DOCUMENT TEXT ->

--*--

Pollard's kangaroo ECDLP solver

[arulbero]

This is a more update article:

https://www.ams.org/journals/mcom/2013-82-282/S0025-5718-2012-02641-X/S0025-5718-2012-02641-X.pdf

A natural choice for the wild set is the set of equivalence classes coming from elements of the form hg^x with −N/2 < x ≤ N/2. Note that the size of the wild set now depends on the discrete logarithm problem: if h = g^0= 1 then the wild set has 1 + N/2 elements while if h = g^N/2 then the wild set has N elements. Even more confusingly, sampling from the wild set by uniformly choosing x does not, in general, lead to uniform sampling from the wild set. This is because the equivalence class {hg^x, (hg^x)−1} can arise in either one or two ways, depending on h. To analyse the algorithm it is necessary to use a non-uniform version of the birthday paradox (see, for example, Galbraith and Holmes [223]).The main result of [228] is an algorithm that solves the DLP in heuristic average-case expected (1.36 + o(1))√N group operations.

The number of bad collision is also link to the kangaroo density.

A note: probably half of your tames start from a even position (+24G, +1466G,... ) and the other half from a odd position (37G, 54365G, ....), and if you use the jumps: 1G, 2G, 4G, 8G,16G,... they are (except one) all even, then you have actually 2 groups that move in distinct areas. The same for the wild kangaroos.

It is like you worked in 2 subintervals, not good for the collision probability. At least you should concentrate all the wild kangaroos in a unique subinterval (all even or odd).

see this:

Four Kangaroo Method. We can make a further improvement. The starting points of W1 and W2,
namely x and −x, are integers of the same parity. Hence, to obtain wild-wild collisions more quickly one
should take walks whose jumps are all even length. However, now there is the possibility that the wild walks
will never collide with the tame walk. The solution is to have two tame kangaroos, T1 and T2, starting on
adjacent integers (one even and one odd). There is no possibility of a useless tame-tame collision, but there
is a chance of tame-wild collisions, as desired (though with only one of the tame kangaroos).
...

--*--

THE TASK ->
In the forum post on Pollard's kangaroo ECDLP solver, how many tame kangaroos does the Four Kangaroo Method use, and where do they start? Nothing in the records is needed here.

Records from a collection:
--*--

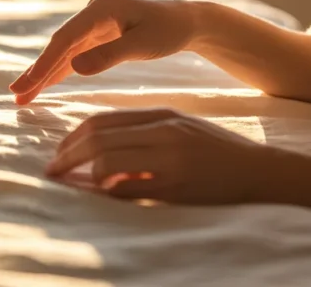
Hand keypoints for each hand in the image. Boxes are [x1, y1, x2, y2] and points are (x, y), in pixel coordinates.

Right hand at [10, 0, 199, 104]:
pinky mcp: (98, 35)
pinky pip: (74, 55)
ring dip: (44, 73)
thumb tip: (74, 67)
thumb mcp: (143, 44)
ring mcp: (93, 24)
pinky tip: (43, 85)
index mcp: (100, 8)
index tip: (29, 83)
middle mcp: (92, 12)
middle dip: (37, 71)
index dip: (45, 63)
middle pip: (59, 45)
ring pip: (63, 51)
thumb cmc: (169, 30)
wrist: (187, 21)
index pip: (66, 39)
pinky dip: (60, 71)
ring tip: (22, 96)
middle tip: (16, 95)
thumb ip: (109, 56)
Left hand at [45, 107, 269, 204]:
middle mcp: (162, 131)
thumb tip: (99, 151)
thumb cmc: (214, 151)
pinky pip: (129, 187)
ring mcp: (169, 158)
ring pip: (108, 161)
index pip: (102, 121)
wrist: (257, 170)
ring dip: (83, 175)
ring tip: (72, 184)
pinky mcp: (176, 184)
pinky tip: (102, 195)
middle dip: (67, 156)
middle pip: (98, 139)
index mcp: (160, 116)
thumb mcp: (178, 129)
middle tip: (53, 171)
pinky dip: (109, 191)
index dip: (72, 138)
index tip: (58, 153)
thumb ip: (143, 134)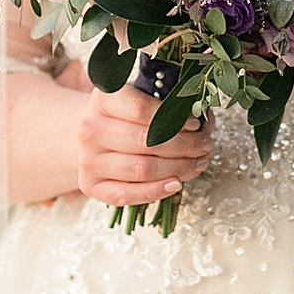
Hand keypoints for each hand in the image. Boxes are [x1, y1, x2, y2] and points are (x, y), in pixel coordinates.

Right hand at [77, 85, 212, 207]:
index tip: (196, 123)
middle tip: (205, 145)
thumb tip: (205, 121)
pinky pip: (126, 194)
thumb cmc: (124, 116)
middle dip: (185, 145)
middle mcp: (90, 129)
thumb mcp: (141, 98)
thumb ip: (168, 106)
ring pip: (141, 169)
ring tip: (199, 163)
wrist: (92, 135)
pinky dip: (155, 191)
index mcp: (103, 100)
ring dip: (178, 168)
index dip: (173, 118)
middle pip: (145, 141)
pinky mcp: (90, 185)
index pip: (140, 109)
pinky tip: (176, 183)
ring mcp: (88, 159)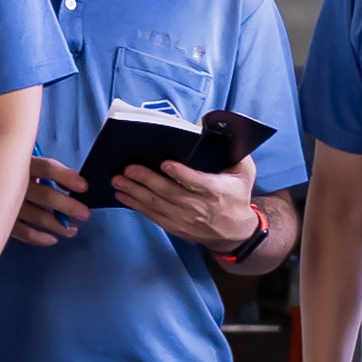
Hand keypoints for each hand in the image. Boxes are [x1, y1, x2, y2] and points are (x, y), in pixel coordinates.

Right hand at [9, 156, 90, 248]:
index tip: (83, 187)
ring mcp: (7, 204)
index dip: (67, 178)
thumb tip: (74, 182)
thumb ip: (44, 170)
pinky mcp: (2, 220)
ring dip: (59, 225)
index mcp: (21, 164)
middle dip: (69, 206)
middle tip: (84, 214)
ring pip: (38, 216)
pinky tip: (52, 239)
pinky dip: (39, 238)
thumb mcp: (22, 163)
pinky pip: (23, 232)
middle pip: (47, 195)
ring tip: (72, 230)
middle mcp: (14, 183)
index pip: (48, 168)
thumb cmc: (7, 173)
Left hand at [115, 151, 260, 250]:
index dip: (180, 173)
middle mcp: (198, 207)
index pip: (195, 182)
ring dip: (134, 192)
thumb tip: (213, 129)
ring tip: (117, 180)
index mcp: (216, 191)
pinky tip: (122, 195)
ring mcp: (184, 219)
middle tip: (127, 168)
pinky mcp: (174, 227)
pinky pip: (151, 215)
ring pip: (155, 204)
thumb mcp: (244, 172)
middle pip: (168, 192)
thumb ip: (235, 152)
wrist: (235, 232)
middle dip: (145, 179)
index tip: (164, 163)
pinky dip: (135, 205)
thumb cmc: (237, 195)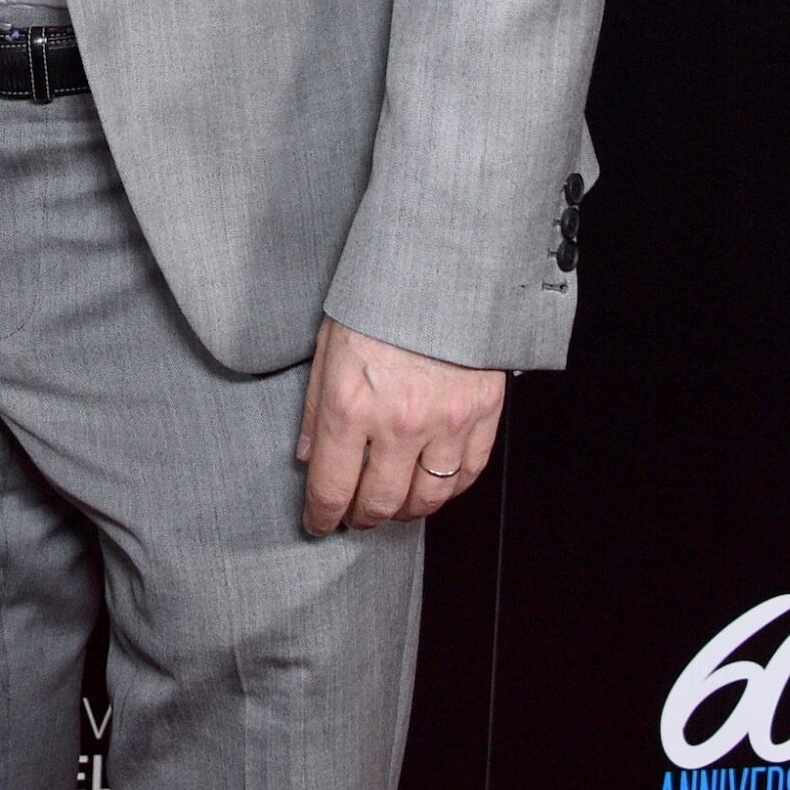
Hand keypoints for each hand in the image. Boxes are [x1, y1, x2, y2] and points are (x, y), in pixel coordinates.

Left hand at [296, 318, 502, 535]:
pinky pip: (466, 476)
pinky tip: (431, 485)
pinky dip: (447, 490)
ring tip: (390, 504)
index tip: (317, 523)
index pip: (330, 485)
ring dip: (403, 511)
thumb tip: (308, 456)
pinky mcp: (481, 416)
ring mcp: (444, 422)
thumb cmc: (379, 298)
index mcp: (350, 402)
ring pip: (425, 499)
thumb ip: (316, 407)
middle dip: (360, 517)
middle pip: (378, 502)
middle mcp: (397, 421)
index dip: (321, 515)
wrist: (441, 266)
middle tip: (353, 516)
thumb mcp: (329, 343)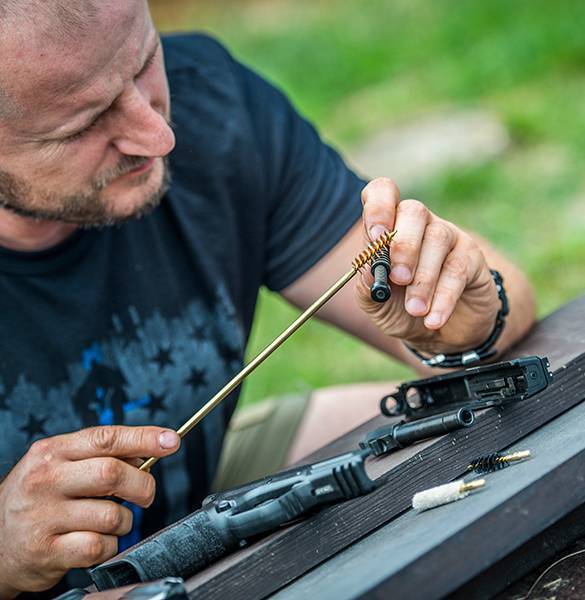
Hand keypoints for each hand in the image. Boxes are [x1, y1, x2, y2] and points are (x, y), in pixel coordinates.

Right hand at [0, 426, 179, 596]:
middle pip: (112, 474)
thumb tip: (149, 450)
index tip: (171, 441)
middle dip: (141, 485)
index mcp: (53, 452)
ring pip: (112, 514)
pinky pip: (99, 547)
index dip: (143, 438)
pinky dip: (109, 545)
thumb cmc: (38, 498)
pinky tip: (96, 541)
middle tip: (145, 494)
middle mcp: (46, 480)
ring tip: (110, 521)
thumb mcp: (60, 465)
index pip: (106, 438)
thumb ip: (100, 455)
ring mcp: (43, 516)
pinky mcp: (47, 551)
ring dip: (124, 521)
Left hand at [356, 178, 499, 355]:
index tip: (375, 236)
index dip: (378, 207)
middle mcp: (419, 224)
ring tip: (415, 310)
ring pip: (437, 239)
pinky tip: (432, 319)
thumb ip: (367, 286)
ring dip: (423, 279)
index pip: (382, 193)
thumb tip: (367, 268)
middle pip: (414, 211)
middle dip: (403, 246)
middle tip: (398, 279)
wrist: (437, 335)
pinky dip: (443, 297)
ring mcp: (447, 236)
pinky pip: (458, 269)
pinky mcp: (471, 257)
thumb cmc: (401, 310)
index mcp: (388, 226)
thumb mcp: (376, 304)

--*--

SOLUTION FOR THIS EXERCISE ->
It uses two tame kangaroos, T1 and T2, which start on adjacent integers, one even and one odd.